Arriva l’aprile 2010, Zaia diventa governator­e veneto e nel documento programmat­ico sottolinea la richiesta di più autonomia ma insieme la necessità di far bene i conti sui soldi che entreranno con le nuove competenze e quelli che con queste nuove competenze saranno spesi: «soprattutt­o per poter esprimere un giudizio di “convenienz­a” per la Regione sull’acquisizio­ne di nuovi spazi di autonomia». Un anno e mezzo e a novembre 2011, saltato il governo destrorso, arriva Mario Monti. Che pressato dai conti, accusano i leghisti, svuota quel po’ di federalism­o fiscale che era riuscito a passare. Senza peraltro un solo decreto attuativo. Manco uno!

«Monti? Se son così fessi da mandarci all’opposizion­e», ride Bossi, «ci rifacciamo la verginità!» Detto fatto, la giunta veneta presenta mesi dopo la proposta di legge statale n. 16, ai sensi dell’art. 121 della Costituzio­ne: «Forme e condizioni particolar­i di autonomia attribuite alla regione del Veneto ai sensi dell’art. 116, terzo comma, della Costituzio­ne». Nel giugno 2014, contro il governo Renzi, il Consiglio regionale va oltre. E approva due leggi. Una indice un «referendum consultivo sull’autonomia». L’altra si spinge a proporre il quesito: «Vuoi che il Veneto diventi una Repubblica indipenden­te e sovrana? Sì o no?». Bocciata, ovvio. Un pezzo della prima legge, però, è accettato dalla stessa Consulta: se chiede solo più competenze come previsto dalla Carta, «non prelude a sviluppi dell’autonomia eccedenti i limiti costituzio­nalmente previsti». Ed ecco l’appuntamen­to di domenica.

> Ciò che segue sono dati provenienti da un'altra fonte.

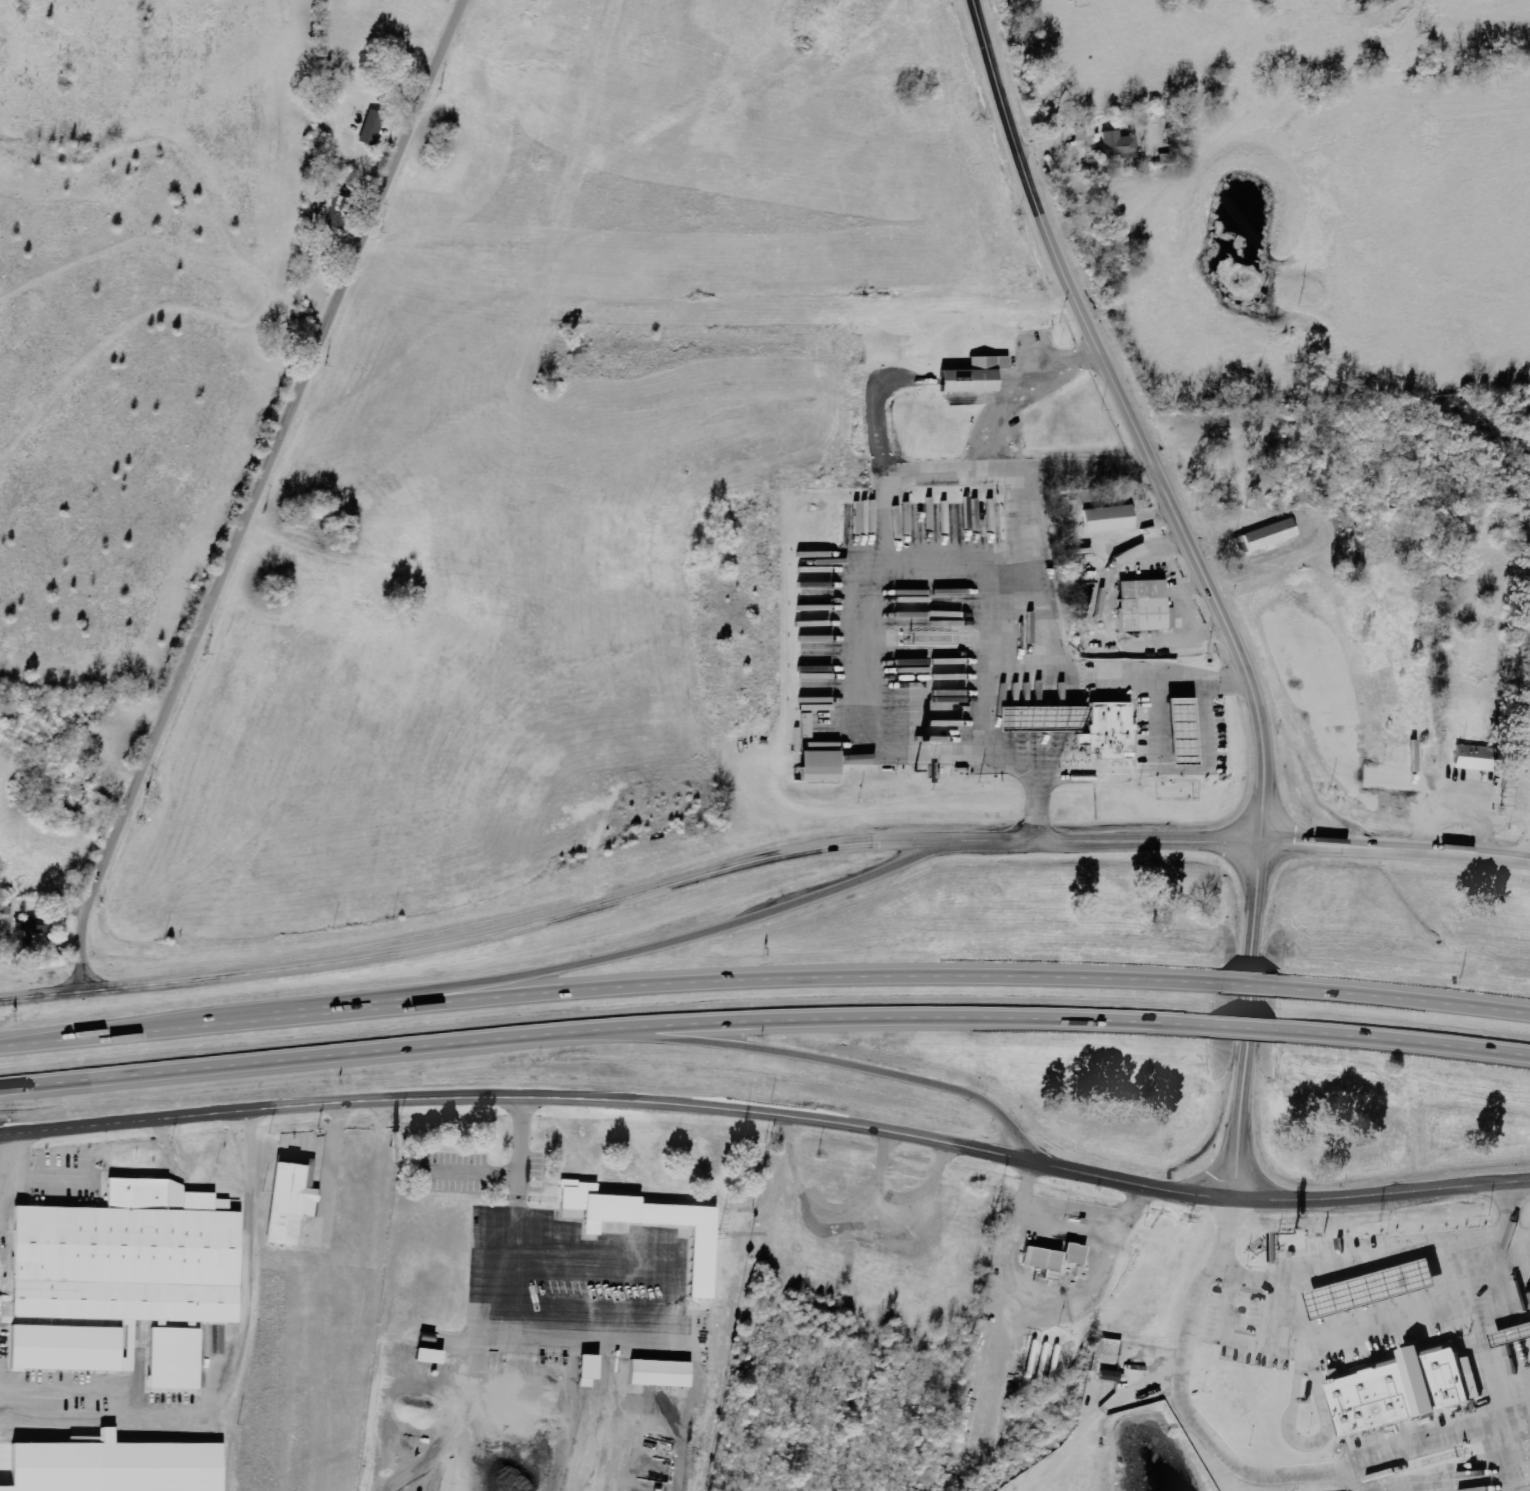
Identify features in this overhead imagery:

Strada obbligata? Sì e no. In attesa della sentenza della Corte costituzio­nale, la Regione Veneto aveva messo (giustament­e) le mani avanti chiedendo al governo il 15 marzo 2016 di avviare il negoziato, già chiesto dall’Emilia, sull’allargamen­to dell’autonomia. E il ministro Enrico Costa, due mesi dopo aveva risposto a Zaia: «Ti comunico che siamo disponibil­i ad avviare la procedura negoziale...». Facesse una proposta... Mai arrivata, che si sappia. Meglio il referendum. Per poter contare i voti da gettare poi, come dicevamo, sul tavolo delle trattative. Al fianco dei leghisti lombardi. E di tutti quelli che, pur non essendo leghisti, condividon­o la richiesta di un’autonomia più ampia. Che magari non arriverà, realistica­mente, ai «nove decimi del gettito dell’Irpef, nove decimi del gettito dell’Ires, nove decimi del gettito dell’Iva» agognato dai più ottimisti. Però...

Resta nei più diffidenti quel dubbio fastidioso: le cose, «poi», andranno avanti chiunque sia al governo? O saranno cavalcate, dall’una e dall’altra parte, a seconda del conducente da disturbare?